Advantages and disadvantages of mergers and acquisitions
Mergers and acquisitions of companies are carried out to gain more significant size and competitiveness in the market. As necessary background, therefore, a thorough analysis of the market opportunity, the companies’ resources, legal and regulatory restrictions (primarily related to competition), and the negotiation’s agility will be necessary.
The main advantages generated by a merger or acquisition of a company are related to the synergies derived from the operation, usually in cost rationalization, elimination of duplication, or integrating a vital component of the value chain. In the medium and long term, the operation’s success depends on the size and overall scope of the resulting business, the management team’s capacity, and how the companies are integrated without causing structural problems in the strategic and operational functioning. In this sense, professional advice is key to the success of the operation, as there are many branches of law (commercial, civil, tax) and economics (financing, management, structure, operations) involved in mergers and acquisitions, so it is essential to turn to experienced mergers and acquisitions advisory firms.

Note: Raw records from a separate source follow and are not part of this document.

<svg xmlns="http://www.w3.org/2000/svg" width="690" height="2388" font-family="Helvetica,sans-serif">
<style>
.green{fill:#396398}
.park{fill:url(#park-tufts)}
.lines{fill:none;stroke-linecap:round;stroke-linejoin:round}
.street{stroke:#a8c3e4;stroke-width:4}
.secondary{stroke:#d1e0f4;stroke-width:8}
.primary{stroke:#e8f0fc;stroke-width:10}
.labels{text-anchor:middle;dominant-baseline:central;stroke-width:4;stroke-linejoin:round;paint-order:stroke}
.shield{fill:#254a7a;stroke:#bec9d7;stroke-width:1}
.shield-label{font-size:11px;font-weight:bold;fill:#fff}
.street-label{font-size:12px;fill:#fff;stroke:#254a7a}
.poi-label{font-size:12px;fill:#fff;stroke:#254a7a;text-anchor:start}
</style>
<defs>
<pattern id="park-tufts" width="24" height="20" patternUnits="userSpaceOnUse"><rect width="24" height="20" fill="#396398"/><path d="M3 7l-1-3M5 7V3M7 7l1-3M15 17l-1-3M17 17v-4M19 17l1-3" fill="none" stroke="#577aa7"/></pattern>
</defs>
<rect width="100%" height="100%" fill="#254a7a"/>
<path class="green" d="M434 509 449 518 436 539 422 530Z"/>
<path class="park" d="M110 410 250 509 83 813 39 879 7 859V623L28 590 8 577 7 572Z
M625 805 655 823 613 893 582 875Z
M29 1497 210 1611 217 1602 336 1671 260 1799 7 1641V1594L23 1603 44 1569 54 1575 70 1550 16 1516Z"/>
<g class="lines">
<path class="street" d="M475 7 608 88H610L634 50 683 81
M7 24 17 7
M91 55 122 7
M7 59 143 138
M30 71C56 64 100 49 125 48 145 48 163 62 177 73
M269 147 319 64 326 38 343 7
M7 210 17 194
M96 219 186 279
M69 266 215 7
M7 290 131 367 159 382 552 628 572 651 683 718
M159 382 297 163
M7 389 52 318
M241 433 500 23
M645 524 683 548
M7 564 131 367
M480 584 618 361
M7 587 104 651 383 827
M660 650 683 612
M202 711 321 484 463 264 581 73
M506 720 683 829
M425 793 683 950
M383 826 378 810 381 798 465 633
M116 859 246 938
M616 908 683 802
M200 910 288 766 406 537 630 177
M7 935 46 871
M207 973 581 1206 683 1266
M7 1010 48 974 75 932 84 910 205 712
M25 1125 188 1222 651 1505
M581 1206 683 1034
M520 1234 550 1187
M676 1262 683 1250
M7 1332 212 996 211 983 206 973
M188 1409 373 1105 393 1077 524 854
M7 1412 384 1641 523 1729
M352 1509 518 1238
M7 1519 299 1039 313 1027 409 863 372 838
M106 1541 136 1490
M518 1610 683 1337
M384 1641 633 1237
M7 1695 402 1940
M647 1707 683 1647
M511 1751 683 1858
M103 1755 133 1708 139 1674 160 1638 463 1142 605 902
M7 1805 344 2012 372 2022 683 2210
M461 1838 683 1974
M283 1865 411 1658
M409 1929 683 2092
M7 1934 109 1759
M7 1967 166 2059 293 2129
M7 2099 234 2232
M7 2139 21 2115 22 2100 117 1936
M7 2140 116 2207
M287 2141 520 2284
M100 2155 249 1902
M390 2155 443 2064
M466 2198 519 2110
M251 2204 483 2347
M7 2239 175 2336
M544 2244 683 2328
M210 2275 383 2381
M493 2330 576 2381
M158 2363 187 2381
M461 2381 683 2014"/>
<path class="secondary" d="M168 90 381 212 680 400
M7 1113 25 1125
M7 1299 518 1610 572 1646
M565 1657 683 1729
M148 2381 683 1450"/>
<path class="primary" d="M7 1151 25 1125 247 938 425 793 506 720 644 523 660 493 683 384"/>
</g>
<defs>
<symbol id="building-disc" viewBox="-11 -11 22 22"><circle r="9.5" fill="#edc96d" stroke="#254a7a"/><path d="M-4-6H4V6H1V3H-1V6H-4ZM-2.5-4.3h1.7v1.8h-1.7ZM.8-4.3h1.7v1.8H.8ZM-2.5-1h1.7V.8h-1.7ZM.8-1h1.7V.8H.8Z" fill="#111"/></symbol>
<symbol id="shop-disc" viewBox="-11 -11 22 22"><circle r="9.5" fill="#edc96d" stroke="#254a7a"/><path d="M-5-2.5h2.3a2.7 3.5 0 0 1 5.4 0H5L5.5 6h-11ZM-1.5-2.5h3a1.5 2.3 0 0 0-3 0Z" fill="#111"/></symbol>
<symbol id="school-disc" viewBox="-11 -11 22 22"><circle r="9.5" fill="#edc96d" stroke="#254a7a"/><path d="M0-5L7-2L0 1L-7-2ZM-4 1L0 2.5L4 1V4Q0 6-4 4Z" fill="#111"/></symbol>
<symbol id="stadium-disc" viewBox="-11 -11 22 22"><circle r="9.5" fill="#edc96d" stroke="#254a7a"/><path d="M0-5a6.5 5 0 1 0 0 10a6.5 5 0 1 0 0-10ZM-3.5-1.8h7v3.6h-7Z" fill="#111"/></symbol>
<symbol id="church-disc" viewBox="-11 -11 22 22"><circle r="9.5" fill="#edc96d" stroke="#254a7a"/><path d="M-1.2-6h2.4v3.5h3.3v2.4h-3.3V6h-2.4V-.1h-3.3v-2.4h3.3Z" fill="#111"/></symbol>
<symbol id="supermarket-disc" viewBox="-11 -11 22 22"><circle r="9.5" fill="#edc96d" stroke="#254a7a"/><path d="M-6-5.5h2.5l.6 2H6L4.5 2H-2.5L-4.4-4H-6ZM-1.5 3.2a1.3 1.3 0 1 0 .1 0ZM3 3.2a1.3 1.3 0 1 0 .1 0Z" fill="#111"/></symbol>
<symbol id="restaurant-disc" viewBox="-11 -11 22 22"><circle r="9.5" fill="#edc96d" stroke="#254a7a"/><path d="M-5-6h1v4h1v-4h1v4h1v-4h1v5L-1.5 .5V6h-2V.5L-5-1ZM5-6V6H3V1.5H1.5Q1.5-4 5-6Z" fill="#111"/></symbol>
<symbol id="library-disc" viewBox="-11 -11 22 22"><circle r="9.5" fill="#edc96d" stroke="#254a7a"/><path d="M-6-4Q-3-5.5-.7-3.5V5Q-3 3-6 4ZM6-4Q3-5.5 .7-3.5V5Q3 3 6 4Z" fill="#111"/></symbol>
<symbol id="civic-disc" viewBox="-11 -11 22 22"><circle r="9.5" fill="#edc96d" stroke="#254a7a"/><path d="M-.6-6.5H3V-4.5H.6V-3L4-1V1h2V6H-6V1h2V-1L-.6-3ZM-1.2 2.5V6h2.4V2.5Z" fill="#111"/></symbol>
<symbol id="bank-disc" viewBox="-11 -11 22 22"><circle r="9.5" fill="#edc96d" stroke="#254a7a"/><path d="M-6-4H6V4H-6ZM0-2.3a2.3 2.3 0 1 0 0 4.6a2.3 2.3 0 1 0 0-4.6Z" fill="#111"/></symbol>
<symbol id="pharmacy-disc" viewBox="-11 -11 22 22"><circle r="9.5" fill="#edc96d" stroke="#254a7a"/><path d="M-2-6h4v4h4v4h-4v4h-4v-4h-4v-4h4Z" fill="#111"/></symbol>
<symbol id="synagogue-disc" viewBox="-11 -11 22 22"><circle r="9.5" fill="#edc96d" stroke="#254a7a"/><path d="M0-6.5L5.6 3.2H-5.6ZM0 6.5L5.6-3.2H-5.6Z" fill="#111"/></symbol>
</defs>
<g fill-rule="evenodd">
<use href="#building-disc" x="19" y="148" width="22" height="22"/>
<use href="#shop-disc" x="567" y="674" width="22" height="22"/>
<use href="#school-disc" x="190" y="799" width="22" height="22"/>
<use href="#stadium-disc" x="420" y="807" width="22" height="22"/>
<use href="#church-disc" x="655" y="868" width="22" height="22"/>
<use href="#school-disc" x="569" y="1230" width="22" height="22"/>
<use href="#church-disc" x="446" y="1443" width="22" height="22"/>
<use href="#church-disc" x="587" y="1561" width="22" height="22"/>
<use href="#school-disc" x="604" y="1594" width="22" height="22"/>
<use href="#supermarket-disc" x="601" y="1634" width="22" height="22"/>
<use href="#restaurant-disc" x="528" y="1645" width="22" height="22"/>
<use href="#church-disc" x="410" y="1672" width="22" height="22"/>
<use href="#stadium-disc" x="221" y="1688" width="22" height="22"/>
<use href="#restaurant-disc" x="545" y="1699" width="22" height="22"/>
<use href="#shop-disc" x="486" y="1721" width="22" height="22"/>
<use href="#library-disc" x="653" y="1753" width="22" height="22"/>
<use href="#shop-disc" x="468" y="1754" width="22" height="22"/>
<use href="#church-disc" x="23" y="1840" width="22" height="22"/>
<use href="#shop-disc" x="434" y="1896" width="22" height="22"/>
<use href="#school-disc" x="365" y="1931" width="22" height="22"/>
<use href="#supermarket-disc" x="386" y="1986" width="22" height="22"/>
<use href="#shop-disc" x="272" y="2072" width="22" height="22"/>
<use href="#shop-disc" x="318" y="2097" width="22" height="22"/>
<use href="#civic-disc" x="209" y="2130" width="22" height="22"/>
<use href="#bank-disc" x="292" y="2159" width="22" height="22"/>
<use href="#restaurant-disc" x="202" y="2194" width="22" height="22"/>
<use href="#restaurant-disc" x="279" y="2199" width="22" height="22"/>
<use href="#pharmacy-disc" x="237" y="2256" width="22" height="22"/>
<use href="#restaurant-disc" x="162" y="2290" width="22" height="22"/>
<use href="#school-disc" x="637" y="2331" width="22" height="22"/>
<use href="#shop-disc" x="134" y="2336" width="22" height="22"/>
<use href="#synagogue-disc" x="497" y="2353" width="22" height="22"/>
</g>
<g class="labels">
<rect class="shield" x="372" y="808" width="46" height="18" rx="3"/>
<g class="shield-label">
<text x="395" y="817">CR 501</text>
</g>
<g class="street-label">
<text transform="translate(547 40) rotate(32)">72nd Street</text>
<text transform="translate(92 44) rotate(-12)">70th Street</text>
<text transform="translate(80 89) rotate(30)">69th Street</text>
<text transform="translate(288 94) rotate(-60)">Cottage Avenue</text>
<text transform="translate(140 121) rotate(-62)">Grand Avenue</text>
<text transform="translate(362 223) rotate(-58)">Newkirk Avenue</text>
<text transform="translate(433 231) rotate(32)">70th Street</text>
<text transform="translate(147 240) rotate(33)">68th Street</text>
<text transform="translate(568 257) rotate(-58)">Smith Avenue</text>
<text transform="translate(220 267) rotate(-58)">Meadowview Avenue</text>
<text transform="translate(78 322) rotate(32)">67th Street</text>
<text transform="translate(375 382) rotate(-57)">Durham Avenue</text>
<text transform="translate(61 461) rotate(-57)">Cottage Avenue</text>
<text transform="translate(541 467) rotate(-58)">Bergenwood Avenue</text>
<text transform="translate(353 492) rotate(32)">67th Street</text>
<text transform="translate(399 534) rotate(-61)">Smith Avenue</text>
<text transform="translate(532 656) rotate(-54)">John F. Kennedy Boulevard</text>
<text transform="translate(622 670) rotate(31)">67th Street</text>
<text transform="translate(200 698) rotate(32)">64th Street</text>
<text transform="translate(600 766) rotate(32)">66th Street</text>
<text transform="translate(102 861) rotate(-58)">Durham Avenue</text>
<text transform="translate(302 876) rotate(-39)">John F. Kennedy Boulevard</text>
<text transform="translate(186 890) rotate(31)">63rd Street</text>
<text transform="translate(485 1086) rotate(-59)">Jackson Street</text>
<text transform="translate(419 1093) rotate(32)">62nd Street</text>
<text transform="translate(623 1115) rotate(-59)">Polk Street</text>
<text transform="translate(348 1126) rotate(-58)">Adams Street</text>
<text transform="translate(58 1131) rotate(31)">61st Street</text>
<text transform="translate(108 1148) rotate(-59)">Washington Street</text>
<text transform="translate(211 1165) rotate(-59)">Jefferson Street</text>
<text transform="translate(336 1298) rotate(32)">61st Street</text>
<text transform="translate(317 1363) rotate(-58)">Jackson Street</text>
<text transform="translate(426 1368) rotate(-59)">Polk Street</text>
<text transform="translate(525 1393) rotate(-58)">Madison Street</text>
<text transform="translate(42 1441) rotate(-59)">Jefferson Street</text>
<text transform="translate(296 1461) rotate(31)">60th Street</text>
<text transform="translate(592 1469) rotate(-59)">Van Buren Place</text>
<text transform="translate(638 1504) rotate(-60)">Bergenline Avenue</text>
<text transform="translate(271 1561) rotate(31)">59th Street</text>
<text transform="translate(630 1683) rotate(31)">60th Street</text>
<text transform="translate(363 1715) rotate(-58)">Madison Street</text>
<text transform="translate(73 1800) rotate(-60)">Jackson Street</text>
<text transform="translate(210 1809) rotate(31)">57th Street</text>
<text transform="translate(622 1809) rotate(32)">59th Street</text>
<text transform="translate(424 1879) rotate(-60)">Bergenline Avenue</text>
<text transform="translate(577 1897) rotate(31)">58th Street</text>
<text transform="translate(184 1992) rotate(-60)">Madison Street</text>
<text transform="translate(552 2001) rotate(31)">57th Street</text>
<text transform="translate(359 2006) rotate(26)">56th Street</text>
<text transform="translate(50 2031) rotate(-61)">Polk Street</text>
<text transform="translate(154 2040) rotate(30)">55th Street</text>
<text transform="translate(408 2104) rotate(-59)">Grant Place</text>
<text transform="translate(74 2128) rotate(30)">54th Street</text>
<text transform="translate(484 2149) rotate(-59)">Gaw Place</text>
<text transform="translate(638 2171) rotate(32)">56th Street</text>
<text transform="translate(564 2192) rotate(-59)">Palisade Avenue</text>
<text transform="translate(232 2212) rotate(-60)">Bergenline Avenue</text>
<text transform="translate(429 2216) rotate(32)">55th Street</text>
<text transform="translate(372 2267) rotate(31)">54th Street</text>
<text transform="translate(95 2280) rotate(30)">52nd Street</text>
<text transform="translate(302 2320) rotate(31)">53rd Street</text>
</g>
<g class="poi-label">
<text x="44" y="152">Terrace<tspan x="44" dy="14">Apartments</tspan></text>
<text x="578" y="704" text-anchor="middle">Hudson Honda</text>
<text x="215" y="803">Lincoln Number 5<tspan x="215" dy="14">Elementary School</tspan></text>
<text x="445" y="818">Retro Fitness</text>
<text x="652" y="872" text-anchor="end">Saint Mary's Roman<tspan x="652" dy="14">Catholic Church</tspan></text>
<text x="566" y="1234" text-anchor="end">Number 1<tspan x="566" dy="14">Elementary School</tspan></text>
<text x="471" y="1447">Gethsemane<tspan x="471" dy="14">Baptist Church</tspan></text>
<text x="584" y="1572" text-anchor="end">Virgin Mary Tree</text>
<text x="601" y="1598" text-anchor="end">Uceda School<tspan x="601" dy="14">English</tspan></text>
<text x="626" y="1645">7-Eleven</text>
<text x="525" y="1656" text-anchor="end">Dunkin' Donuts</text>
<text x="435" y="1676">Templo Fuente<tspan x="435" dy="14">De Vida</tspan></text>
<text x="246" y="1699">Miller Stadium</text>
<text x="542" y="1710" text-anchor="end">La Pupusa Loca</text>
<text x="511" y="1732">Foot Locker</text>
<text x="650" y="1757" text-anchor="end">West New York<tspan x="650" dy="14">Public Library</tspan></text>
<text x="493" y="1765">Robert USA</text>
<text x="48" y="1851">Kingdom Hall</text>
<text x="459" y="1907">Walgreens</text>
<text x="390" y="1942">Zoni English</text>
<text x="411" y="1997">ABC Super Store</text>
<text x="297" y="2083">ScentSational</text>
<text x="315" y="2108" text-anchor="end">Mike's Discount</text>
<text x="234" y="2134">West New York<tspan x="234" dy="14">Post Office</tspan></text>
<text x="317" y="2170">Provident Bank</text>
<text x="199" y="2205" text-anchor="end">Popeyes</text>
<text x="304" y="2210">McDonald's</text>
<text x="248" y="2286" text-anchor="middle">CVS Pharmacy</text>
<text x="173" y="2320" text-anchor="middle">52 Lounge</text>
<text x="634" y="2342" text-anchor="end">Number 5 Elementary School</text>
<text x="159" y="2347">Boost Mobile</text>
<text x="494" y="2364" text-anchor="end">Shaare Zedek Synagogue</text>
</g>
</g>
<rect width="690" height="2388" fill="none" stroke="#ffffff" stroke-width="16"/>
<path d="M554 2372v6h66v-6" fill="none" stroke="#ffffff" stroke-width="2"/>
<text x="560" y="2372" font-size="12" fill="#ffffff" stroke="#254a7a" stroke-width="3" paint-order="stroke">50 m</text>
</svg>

On the other hand, the disadvantages of M&A transactions usually derive from deficiencies in the company’s research to be merged or acquired or from pursuing objectives unrelated to the company’s strategy. Most mergers fail because of the difficulty of integrating two or more cultures, management teams, and workforces. This results in the inability to overcome the merger’s practical challenges and generates insurmountable friction in the teams involved, which reduces their involvement and commitment to the new organization.
It is for this reason that company acquisitions are much more frequent than mergers. The result of unions is creating a new company that “blends” two or more pre-existing companies to a greater or lesser degree. The process is highly complex and must be designed with caution and with all the parties involved, which is why it usually fails. In an acquisition, on the other hand, there is a dominant company (acquirer) and a dominated company (acquiree), and there is little doubt that the acquiring company will impose its culture, mission, vision, and vision on the acquiring company.